Publiée en 1997, la biographie aujourd’hui mise à jour retrace le parcours de l’écrivain et certains mouvements intellectuels, politiques et sociaux qui traversent le Québec des années 1920 à 1950.
Qu’on connaisse bien, un peu ou pas du tout la vie de Jacques Ferron, qu’on l’ait lu ou qu’on ne sache rien de son œuvre ou à peu près, on gagne à lire cette biographie et à la méditer : l’époque qu’elle couvre, l’approche somme toute simple du biographe, les incursions dans une partie du système scolaire de ce monde disparu – le plaisir que j’y ai pris logeait dans l’un ou l’autre des différents aspects du livre.
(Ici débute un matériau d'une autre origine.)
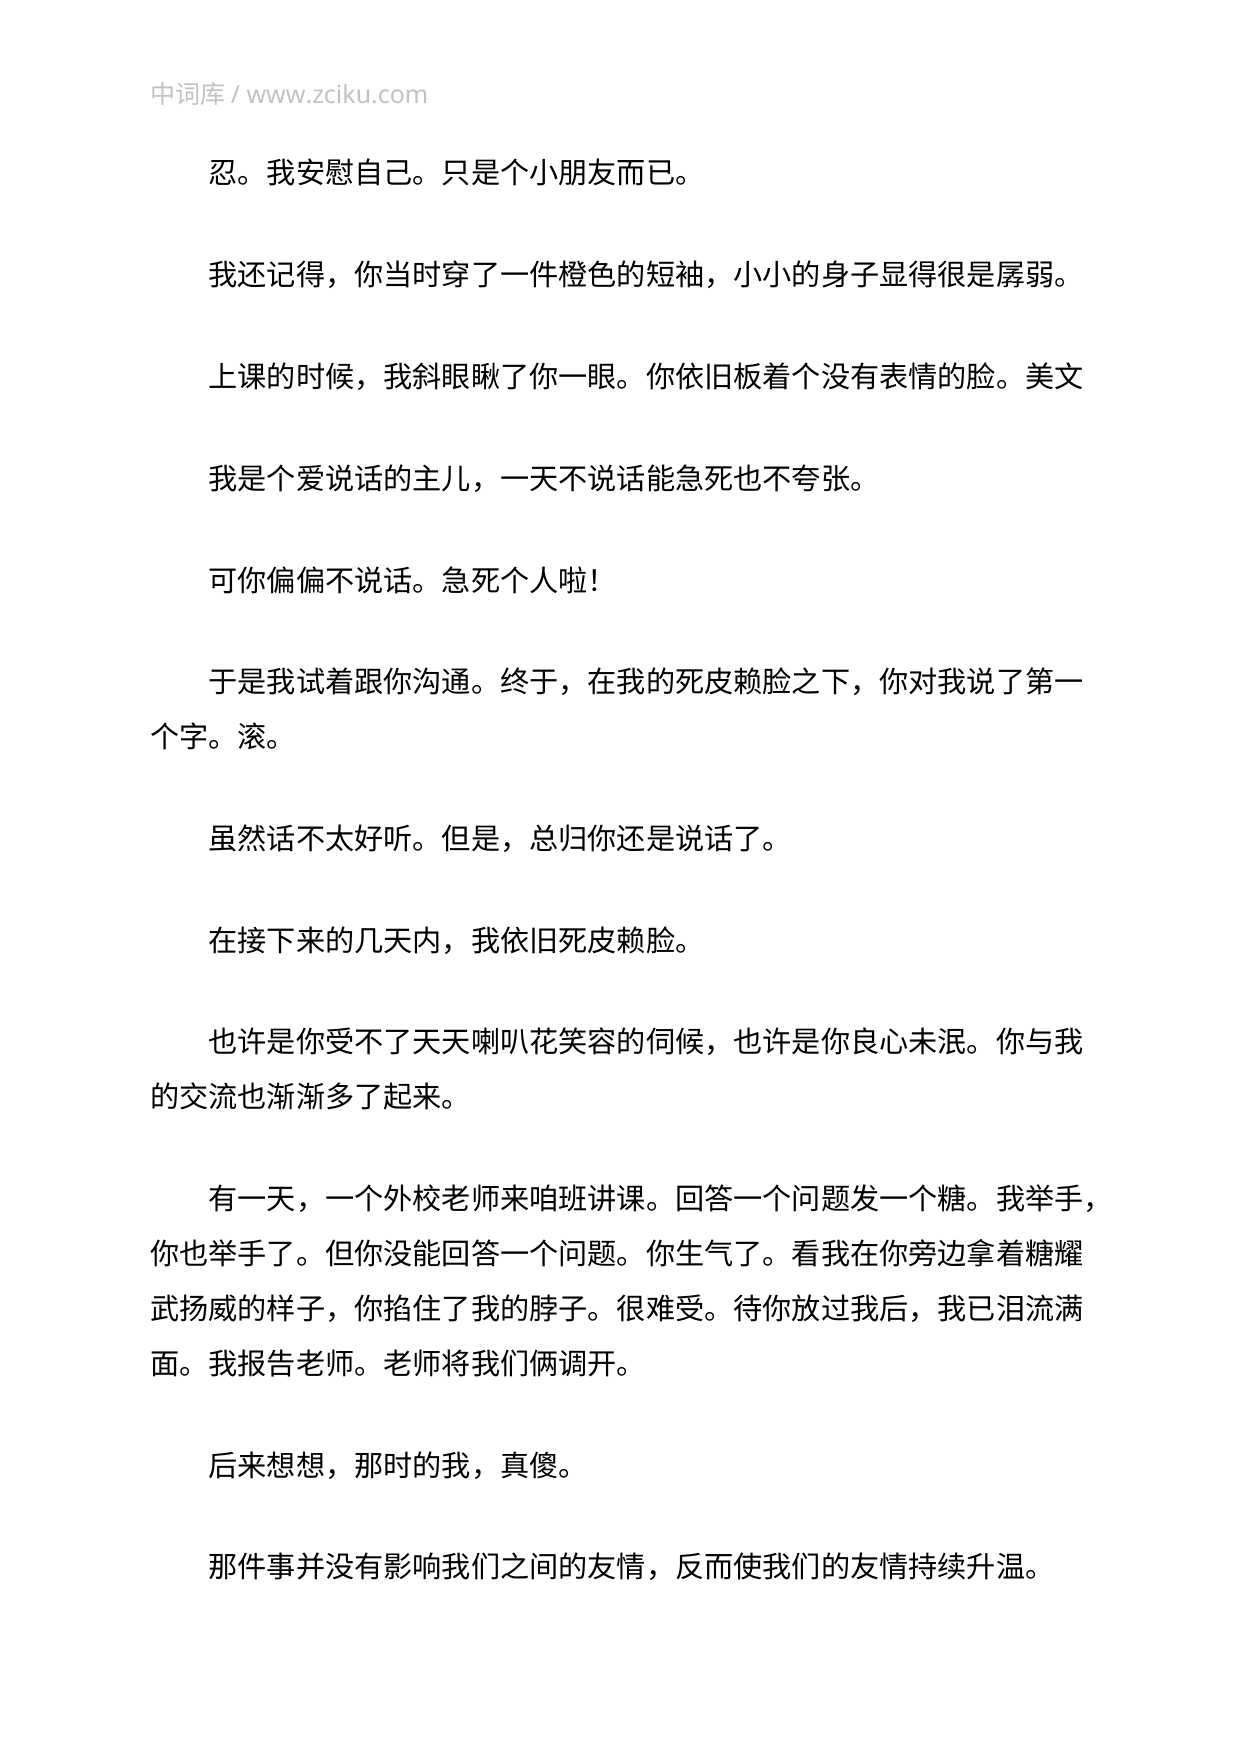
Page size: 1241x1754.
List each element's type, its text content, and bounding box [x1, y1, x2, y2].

text 上课的时候，我斜眼瞅了你一眼。你依旧板着个没有表情的脸。美文 [150, 353, 1090, 396]
text 忍。我安慰自己。只是个小朋友而已。 [150, 150, 1090, 192]
text 也许是你受不了天天喇叭花笑容的伺候，也许是你良心未泯。你与我的交流也渐渐多了起来。 [150, 1019, 1090, 1116]
text 我还记得，你当时穿了一件橙色的短袖，小小的身子显得很是孱弱。 [150, 252, 1090, 294]
text 后来想想，那时的我，真傻。 [150, 1442, 1090, 1484]
text 在接下来的几天内，我依旧死皮赖脸。 [150, 917, 1090, 959]
text 那件事并没有影响我们之间的友情，反而使我们的友情持续升温。 [150, 1544, 1090, 1586]
text 我是个爱说话的主儿，一天不说话能急死也不夸张。 [150, 455, 1090, 498]
text 有一天，一个外校老师来咱班讲课。回答一个问题发一个糖。我举手，你也举手了。但你没能回答一个问题。你生气了。看我在你旁边拿着糖耀武扬威的样子，你掐住了我的脖子。很难受。待你放过我后，我已泪流满面。我报告老师。老师将我们俩调开。 [150, 1176, 1090, 1383]
text 可你偏偏不说话。急死个人啦！ [150, 557, 1090, 599]
text 于是我试着跟你沟通。终于，在我的死皮赖脸之下，你对我说了第一个字。滚。 [150, 659, 1090, 756]
text 虽然话不太好听。但是，总归你还是说话了。 [150, 816, 1090, 858]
On pourra compléter cette lecture par une ou deux des études sérieuses que suggère Olscamp. Quant à la prose du biographe et à sa méthode, je me limiterai à dire qu’elles sont efficaces et claires. Les interprétations d’Olscamp empruntent à gauche et à droite, jusque dans les contes ferroniens, emprunts qui soulèvent encore une fois la question délicate du caractère documentaire des fictions, de ce qu’on peut ou non leur « faire dire », et de quelle manière un conte parle de la vie de son auteur. Le caractère documentaire de certains contes semble évident pour le biographe.
La perspective biographique adoptée ici réside dans le titre, capital. Le fils du notaire repose ainsi sur le rapport au père (qui traîne aussi, un tant soit peu, un rapport à la mère), le rapport à l’autorité qui fonde en grande partie notre conception du monde et nos regards sur lui. Je suppose que ce titre a été réfléchi, soupesé. Appuyé sur les témoignages de Ferron lui-même, sur ceux de ses sœurs, sur sa correspondance et d’autres documents et témoignages directs et indirects, Olscamp dévoile le rapport ambivalent de Jacques Ferron aux Caron (le côté maternel, famille fortunée, prêteuse) et aux Ferron (le père, milieu modeste, humilité), ainsi que son dualisme face au passé. D’ailleurs, c’est toute l’enfance de Jacques qui semble avoir été habitée par cette dualité, si l’on en croit Olscamp, et par une sorte de pirouette où la modestie des Ferron va les rendre tout à coup plus honorables, et où la gloire rattachée à l’ascendance maternelle devient surannée et entachée.
J’ignorais à peu près tout de la vie de Ferron, et c’est pourtant une vie passablement autre que je me serais imaginée ou que je lui aurais prêtée. Je ne savais pas et je n’aurais jamais conçu la tendresse du collégien Ferron pour Paul Valéry. Je n’aurais pas imaginé ses louvoiements idéologiques (qui n’en a pas ?), sa « méfiance ontologique devant les privilèges ». Ni sa mauvaise conscience, son ambivalence, sa culpabilité, le reniement politique : « Ferron est amené à nier son adhésion au communisme […] ; il semble ainsi se désolidariser de ses camarades ». Ferron était jeune, excusons-le.
Je ne suis pas d’accord avec l’idée qu’une vie a une direction et un sens, qu’une vie se règle, se planifie, s’organise comme un projet. Olscamp le suggère par endroits. Il travaille à coups d’hypothèses, il construit, c’est un choix peut-être obligé, analogue à celui de Ferron lui-même, qui s’est également fabriqué une image de soi satisfaisante. Olscamp présente à deux ou trois occasions des hypothèses comme des faits ou des quasi-faits, mais il ne s’en cache pas : il observe ainsi à propos du communisme ferronien que si le « moment et la cause précise de cette conversion ne peuvent être déterminés avec exactitude ; les textes de l’époque […] permettent cependant d’identifier une conjonction de facteurs qui paraissent avoir influé sur son comportement » (je souligne).
L’étude de Marcel Olscamp s’interrompt en 1949. On attend la suite avec curiosité.